The money for NGI Zero Commons Fund is kindly provided by the European Commission's DG CNECT, with additional funding from the Swiss State Secretariat for Education, Research and Innovation (SERI).
The first and primary objective of NGI Zero Commons Fund is to provide an agile, effective and low-threshold funding mechanism to enable individual researchers and developers, as well as small (potentially distributed) teams of them, to research and develop important new ideas that contribute to the establishment of the Next Generation Internet. It shares this goal with its predecessors NGI0 PET, NGI0 Discovery, NGI0 Entrust and NGI0 Core please check https://nlnet.nl/NGI0.

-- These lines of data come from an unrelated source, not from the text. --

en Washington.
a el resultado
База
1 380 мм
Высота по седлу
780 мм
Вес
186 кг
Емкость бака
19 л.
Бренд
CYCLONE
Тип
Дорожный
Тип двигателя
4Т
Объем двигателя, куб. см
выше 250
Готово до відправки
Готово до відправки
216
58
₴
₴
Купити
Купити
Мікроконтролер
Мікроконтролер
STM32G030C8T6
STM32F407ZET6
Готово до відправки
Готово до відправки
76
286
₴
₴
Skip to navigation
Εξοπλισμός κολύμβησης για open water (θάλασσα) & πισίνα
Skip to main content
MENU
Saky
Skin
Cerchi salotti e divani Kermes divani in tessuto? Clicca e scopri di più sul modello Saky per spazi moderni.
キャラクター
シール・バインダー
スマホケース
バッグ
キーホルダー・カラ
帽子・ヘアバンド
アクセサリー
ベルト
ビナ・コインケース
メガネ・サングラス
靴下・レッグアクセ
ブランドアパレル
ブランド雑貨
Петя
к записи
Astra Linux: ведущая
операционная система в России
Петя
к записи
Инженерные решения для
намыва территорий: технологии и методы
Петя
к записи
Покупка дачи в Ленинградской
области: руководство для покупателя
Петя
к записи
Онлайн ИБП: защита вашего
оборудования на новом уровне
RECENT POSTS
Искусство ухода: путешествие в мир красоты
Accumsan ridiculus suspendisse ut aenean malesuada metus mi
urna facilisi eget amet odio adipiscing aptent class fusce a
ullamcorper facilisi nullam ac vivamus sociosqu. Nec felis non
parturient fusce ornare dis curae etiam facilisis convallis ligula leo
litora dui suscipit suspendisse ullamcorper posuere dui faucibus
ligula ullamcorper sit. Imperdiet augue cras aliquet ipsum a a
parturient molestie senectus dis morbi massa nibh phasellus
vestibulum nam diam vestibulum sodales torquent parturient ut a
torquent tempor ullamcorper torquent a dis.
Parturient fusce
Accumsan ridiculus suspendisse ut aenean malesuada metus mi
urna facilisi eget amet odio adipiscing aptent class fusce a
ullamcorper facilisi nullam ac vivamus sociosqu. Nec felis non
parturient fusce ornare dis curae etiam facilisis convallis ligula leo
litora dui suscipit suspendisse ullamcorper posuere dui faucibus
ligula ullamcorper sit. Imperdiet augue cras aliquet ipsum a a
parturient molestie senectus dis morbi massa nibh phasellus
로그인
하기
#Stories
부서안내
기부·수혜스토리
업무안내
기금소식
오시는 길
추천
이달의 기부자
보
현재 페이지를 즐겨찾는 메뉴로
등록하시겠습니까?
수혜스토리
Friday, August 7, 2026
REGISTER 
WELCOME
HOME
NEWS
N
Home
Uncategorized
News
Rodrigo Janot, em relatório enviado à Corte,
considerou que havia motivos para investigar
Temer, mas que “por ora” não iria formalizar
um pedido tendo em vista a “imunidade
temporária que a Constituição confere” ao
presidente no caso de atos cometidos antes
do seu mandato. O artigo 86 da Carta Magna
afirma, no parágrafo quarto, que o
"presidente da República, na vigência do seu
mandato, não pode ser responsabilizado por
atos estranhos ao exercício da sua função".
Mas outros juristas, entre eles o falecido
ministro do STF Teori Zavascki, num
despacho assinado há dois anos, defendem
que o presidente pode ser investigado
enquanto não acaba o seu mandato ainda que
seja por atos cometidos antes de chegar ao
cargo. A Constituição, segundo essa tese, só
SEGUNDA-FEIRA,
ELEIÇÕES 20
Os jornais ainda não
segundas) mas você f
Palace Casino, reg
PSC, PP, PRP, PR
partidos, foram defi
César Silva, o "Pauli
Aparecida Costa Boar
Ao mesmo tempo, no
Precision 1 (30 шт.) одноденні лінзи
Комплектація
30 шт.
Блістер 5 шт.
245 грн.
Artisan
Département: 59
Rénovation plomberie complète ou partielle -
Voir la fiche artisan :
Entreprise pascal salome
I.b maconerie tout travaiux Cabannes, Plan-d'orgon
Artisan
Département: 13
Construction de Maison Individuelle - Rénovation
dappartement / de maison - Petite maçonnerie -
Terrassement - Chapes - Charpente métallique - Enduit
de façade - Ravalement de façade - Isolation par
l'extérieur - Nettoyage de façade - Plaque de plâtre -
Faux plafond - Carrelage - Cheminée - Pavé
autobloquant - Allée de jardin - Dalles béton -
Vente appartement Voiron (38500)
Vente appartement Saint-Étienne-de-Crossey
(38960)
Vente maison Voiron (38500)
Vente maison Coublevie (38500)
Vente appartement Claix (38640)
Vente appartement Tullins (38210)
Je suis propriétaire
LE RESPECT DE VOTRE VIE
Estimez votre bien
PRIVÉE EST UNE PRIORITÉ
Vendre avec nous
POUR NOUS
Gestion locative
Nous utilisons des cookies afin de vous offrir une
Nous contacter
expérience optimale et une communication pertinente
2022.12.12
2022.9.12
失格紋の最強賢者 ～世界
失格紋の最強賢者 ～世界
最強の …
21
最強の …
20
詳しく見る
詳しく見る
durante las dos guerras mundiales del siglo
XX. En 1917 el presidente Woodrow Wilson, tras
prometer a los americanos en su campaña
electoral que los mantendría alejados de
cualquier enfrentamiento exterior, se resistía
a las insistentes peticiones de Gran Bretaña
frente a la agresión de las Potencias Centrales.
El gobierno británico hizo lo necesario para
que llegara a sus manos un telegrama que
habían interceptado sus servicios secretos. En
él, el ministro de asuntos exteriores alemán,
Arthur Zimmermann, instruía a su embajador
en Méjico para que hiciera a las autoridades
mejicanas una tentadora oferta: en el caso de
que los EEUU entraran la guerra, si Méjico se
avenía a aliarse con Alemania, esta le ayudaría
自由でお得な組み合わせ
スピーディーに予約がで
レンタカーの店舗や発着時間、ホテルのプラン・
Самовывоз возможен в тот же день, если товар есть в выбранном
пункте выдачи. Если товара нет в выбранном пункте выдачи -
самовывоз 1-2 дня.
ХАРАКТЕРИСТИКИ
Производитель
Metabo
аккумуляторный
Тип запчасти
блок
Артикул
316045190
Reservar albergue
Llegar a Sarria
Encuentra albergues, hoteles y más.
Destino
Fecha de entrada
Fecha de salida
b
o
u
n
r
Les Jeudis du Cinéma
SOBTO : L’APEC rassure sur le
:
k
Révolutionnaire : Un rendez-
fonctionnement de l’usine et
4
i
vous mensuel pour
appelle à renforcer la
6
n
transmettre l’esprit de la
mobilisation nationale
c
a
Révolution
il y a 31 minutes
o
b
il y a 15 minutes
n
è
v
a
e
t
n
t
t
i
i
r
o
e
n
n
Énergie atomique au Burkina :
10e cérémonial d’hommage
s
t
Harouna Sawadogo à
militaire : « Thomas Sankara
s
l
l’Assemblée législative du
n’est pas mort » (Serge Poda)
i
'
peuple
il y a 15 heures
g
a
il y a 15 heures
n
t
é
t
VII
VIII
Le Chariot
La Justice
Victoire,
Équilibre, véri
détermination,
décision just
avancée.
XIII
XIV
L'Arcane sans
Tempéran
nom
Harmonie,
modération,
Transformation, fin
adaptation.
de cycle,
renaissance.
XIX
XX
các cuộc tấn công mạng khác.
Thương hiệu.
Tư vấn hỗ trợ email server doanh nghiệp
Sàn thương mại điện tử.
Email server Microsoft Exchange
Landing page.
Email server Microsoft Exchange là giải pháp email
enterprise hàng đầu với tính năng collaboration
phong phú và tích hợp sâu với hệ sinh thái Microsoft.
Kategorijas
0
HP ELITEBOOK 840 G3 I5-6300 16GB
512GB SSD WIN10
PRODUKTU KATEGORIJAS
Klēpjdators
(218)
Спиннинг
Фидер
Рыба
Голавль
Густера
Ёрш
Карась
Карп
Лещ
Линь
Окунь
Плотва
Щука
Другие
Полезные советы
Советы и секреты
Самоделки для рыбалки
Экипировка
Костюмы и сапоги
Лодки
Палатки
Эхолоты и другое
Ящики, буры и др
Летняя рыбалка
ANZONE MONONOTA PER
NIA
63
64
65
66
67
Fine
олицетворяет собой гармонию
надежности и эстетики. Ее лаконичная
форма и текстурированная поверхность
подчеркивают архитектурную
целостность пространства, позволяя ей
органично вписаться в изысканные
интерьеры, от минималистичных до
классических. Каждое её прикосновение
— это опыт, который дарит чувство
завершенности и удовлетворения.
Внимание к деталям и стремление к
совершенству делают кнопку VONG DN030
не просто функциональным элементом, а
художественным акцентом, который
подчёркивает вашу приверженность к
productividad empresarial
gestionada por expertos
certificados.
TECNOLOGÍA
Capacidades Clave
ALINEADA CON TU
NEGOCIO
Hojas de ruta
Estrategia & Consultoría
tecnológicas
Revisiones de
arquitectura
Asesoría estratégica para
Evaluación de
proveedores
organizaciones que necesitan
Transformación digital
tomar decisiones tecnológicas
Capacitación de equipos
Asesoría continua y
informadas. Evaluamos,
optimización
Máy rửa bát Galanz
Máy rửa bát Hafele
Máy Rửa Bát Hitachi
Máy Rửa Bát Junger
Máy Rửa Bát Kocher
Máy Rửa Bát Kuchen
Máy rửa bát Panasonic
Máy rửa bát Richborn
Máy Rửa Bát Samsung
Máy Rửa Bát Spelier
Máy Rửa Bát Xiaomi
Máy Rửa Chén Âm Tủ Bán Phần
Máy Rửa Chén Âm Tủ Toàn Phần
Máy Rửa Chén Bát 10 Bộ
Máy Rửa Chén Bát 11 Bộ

Our humble mission is to enable the best people to work - by themselves and together - on their most relevant ideas in the best possible way, using short non-bureaucratic funding cycles and to iteratively mature the most promising ideas through an elaborate 'pipeline' of supporting activities that live up to high standards (sometimes called 'walk the talk') in terms of security, privacy, accessibility, open source licensing, standardisation, etc.
Review Committee
NLnet has installed a Review Committee for the NGI0 Commons Fund. This Review Committe consists of independent experts from the internet and open source field, academia and the public sector. The committee is appointed for a period of one year, with the possiblity of renewal. The committee receives no remuneration for its work, and its members have no other economic interests with any projects funded by NGI0.
The Review Commitee receives the outcome of the selection process, and independently validates that all the projects that are selected are indeed eligible for funding, budgets are frugal, and that there are no other concerns.